Appropriate findings by the district court are especially important where, as here, Congress set forth a clear statutory timeframe and provided one narrow exception to the general rule.3 Only once has this court examined the matter directly. In Andrx, we analyzed a single question: *1355whether the district court had the authority to shorten the stay period based on one party’s conduct before the FDA. 276 F.3d at 1376. We expressly limited our review, declining to reach the question “whether the district court’s authority to shorten the thirty-month statutory stay is limited to those cases in which there was a failure to expedite the infringement action once it is filed or whether the authority extends as well to situations in which the infringement action was not commenced expeditiously.” Id. In short, this court has not previously provided any guidance to the district courts as to what qualifies as a “fail[ure] to reasonably cooperate in expediting the action.” To affirm in this case is to effectively eliminate the statutorily required finding, and to prematurely terminate the development of appropriate standards governing modification under 21 U.S.C. § 355(j)(5)(B)(iii).

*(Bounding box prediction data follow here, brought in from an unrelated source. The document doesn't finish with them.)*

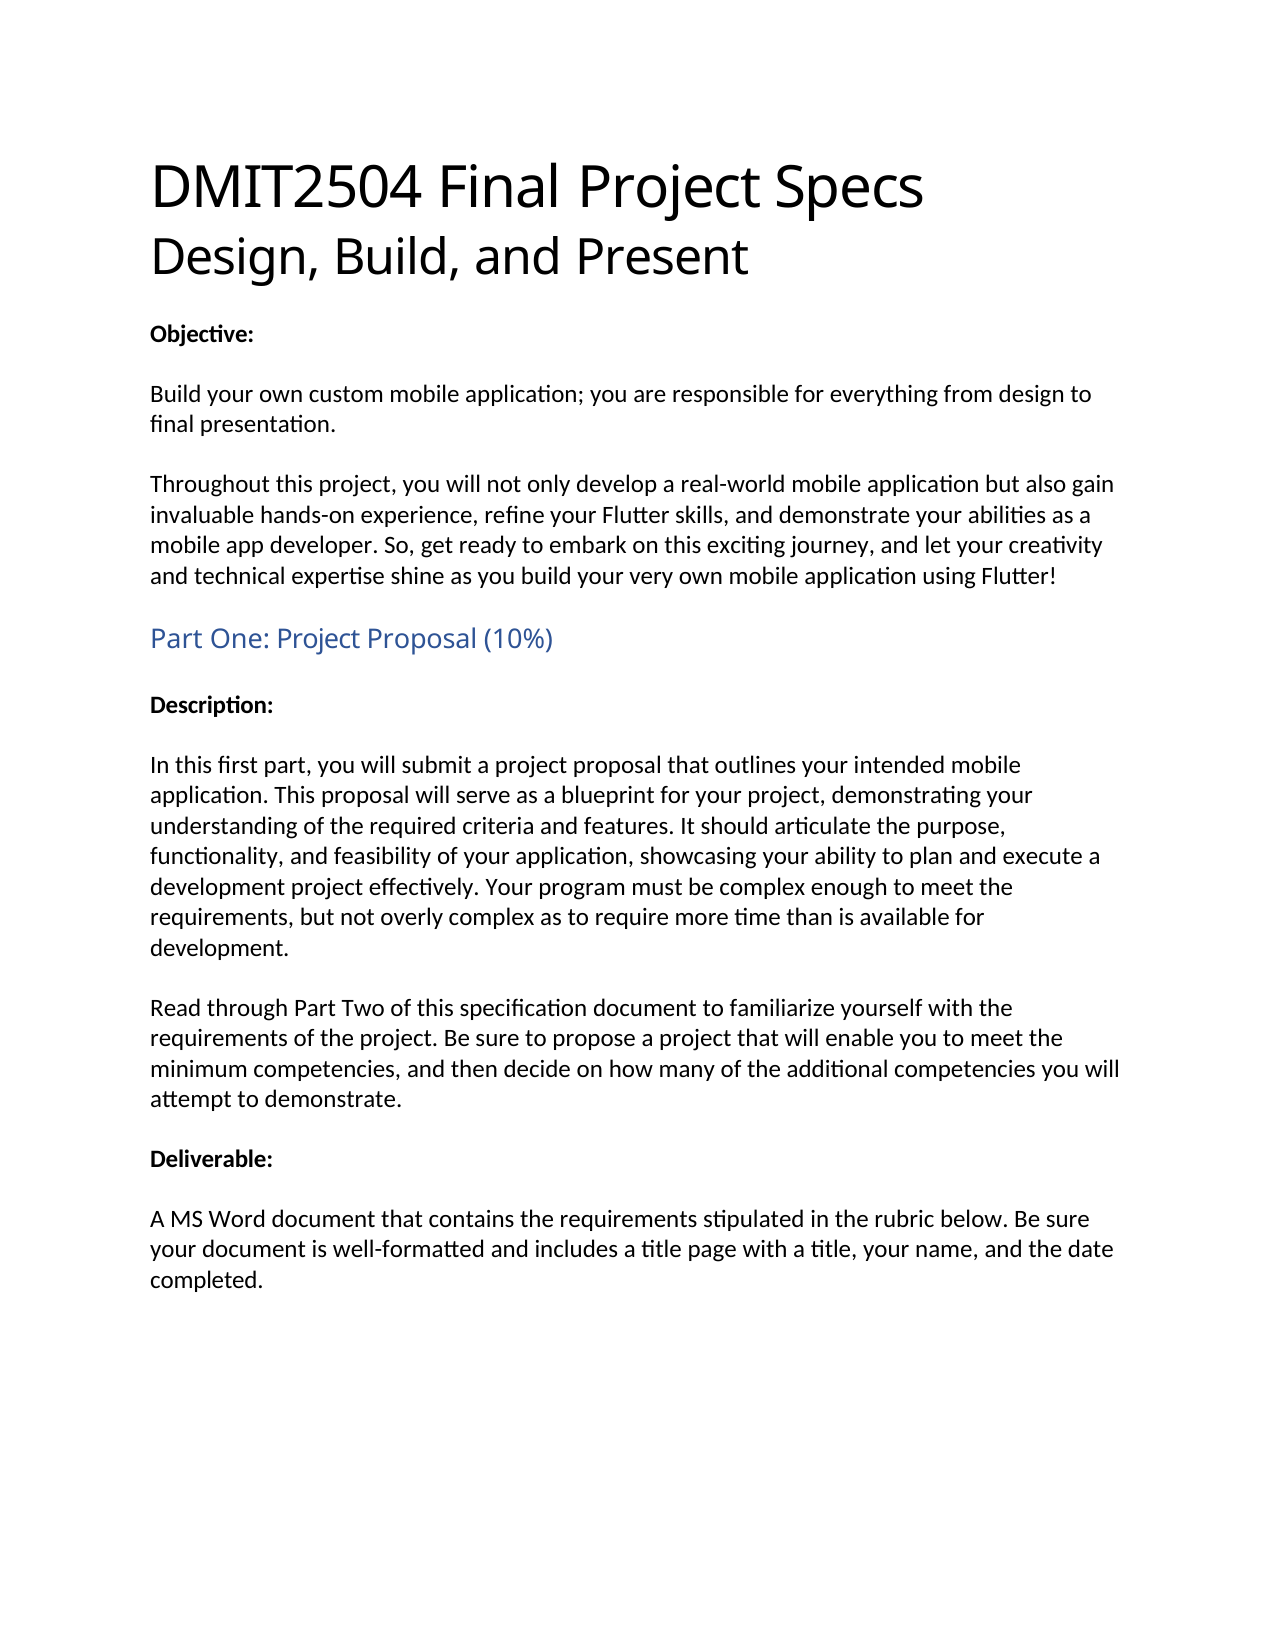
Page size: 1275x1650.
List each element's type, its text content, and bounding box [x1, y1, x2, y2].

text Read through Part Two of this specification document to familiarize yourself with the requirements of the project. Be sure to propose a project that will enable you to meet the minimum competencies, and then decide on how many of the additional competencies you will attempt to demonstrate. [150, 992, 1131, 1114]
title DMIT2504 Final Project Specs [150, 154, 1131, 221]
subtitle Part One: Project Proposal (10%) [150, 619, 1131, 656]
text Build your own custom mobile application; you are responsible for everything from design to ﬁnal presentation. [150, 378, 1122, 439]
text Throughout this project, you will not only develop a real-world mobile application but also gain invaluable hands-on experience, refine your Flutter skills, and demonstrate your abilities as a mobile app developer. So, get ready to embark on this exciting journey, and let your creativity and technical expertise shine as you build your very own mobile application using Flutter! [150, 468, 1131, 590]
text Design, Build, and Present [150, 221, 1131, 289]
subtitle Objective: [150, 318, 1131, 349]
subtitle Description: [150, 689, 1131, 719]
subtitle Deliverable: [150, 1143, 1131, 1173]
text In this first part, you will submit a project proposal that outlines your intended mobile application. This proposal will serve as a blueprint for your project, demonstrating your understanding of the required criteria and features. It should articulate the purpose, functionality, and feasibility of your application, showcasing your ability to plan and execute a development project effectively. Your program must be complex enough to meet the requirements, but not overly complex as to require more time than is available for development. [150, 749, 1122, 962]
text A MS Word document that contains the requirements stipulated in the rubric below. Be sure your document is well-formatted and includes a title page with a title, your name, and the date completed. [150, 1203, 1131, 1294]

For the foregoing reasons, I respectfully dissent.

. If anything, statements by the district court suggest that the court agreed that Teva reasonably cooperated by expeditiously "disclosing all of the required information," but extended the stay regardless. Order Extending Stay, 2008 WL 4809963, at *2. Specifically, Teva claimed that an extension of the stay was unnecessary because it fully disclosed all of the required information in an expeditious fashion. The court stated that "[a]lthough Teva correctly cite[d] the factual differences between the case at bar and the situation in Barr, those differences are not ... determinative on this issue.” Id. (emphasis added).

. Even commentators have noted that "[s]tat-utory stay adjustments have not been frequent.” Gerald Sobel el al., Hatch-Waxman Litigation from the Perspective of Pioneer Pharmaceutical Companies, in Patent Litigation Strategies Handbook 183, 196-97 (Barry L. Grossman & Gary M. Hoffman eds., 2d ed.2005).

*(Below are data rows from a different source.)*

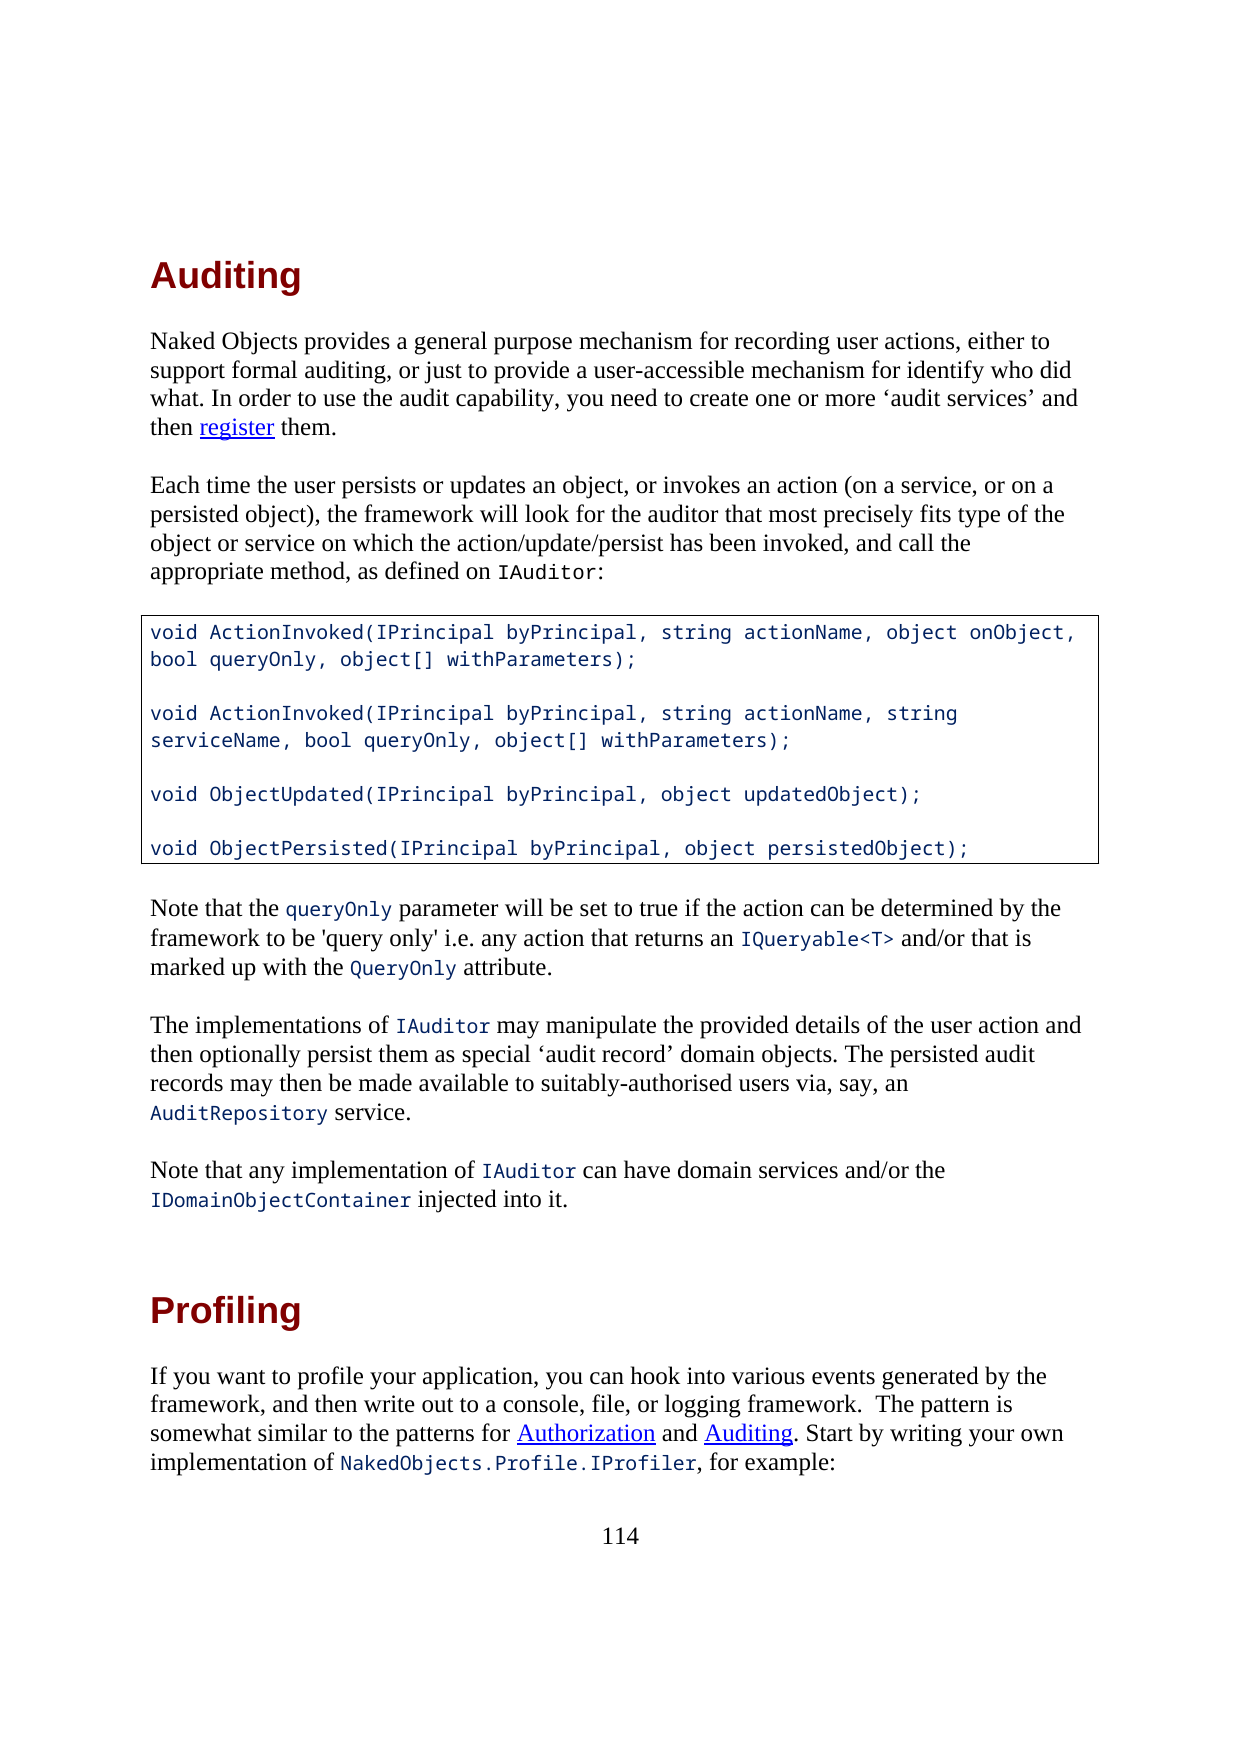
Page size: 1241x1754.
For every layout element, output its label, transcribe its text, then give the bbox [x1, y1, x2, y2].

text void ActionInvoked(IPrincipal byPrincipal, string actionName, object onObject, bool queryOnly, object[] withParameters); [142, 616, 1098, 699]
subtitle Profiling [150, 1288, 1090, 1332]
subtitle Auditing [150, 254, 1090, 297]
text Note that any implementation of IAuditor can have domain services and/or the IDomainObjectContainer injected into it. [150, 1155, 1090, 1213]
text Naked Objects provides a general purpose mechanism for recording user actions, either to support formal auditing, or just to provide a user-accessible mechanism for identify who did what. In order to use the audit capability, you need to create one or more ‘audit services’ and then register them. [150, 326, 1090, 441]
text Note that the queryOnly parameter will be set to true if the action can be determined by the framework to be 'query only' i.e. any action that returns an IQueryable<T> and/or that is marked up with the QueryOnly attribute. [150, 893, 1090, 981]
text If you want to profile your application, you can hook into various events generated by the framework, and then write out to a console, file, or logging framework. The pattern is somewhat similar to the patterns for Authorization and Auditing. Start by writing your own implementation of NakedObjects.Profile.IProfiler, for example: [150, 1361, 1090, 1476]
text void ObjectPersisted(IPrincipal byPrincipal, object persistedObject); [142, 831, 1098, 863]
text The implementations of IAuditor may manipulate the provided details of the user action and then optionally persist them as special ‘audit record’ domain objects. The persisted audit records may then be made available to suitably-authorised users via, say, an AuditRepository service. [150, 1010, 1090, 1126]
text void ObjectUpdated(IPrincipal byPrincipal, object updatedObject); [150, 780, 1090, 831]
text void ActionInvoked(IPrincipal byPrincipal, string actionName, string serviceName, bool queryOnly, object[] withParameters); [150, 699, 1090, 780]
text Each time the user persists or updates an object, or invokes an action (on a service, or on a persisted object), the framework will look for the auditor that most precisely fits type of the object or service on which the action/update/persist has been invoked, and call the appropriate method, as defined on IAuditor: [150, 470, 1090, 586]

. The legislative history indicates that the thirty-month stay was a hard-won compromise between brand-name manufacturers, generics manufacturers, and other stakeholders. The length of the stay was the subject of heated debate in the House. 130 Cong. Rec. H24426-31 (Sept. 6, 1984). Initially, the House version of the bill provided for a stay of just eighteen months. H.R. 3605, 98th Cong. § 101 (as reported by H. Comm, on the Judiciaiy, Aug. 1, 1984). The Senate version, which ultimately prevailed, described a thirty-month stay. S. 2926, 98th Cong. § 101 (1984). In light of this fact, we should be especially careful when reviewing district courts’ decisions to modify the statutory period. That period ceases to have meaning when district courts are able to modify the stay without articulating why the narrow circumstances described in the statute are present.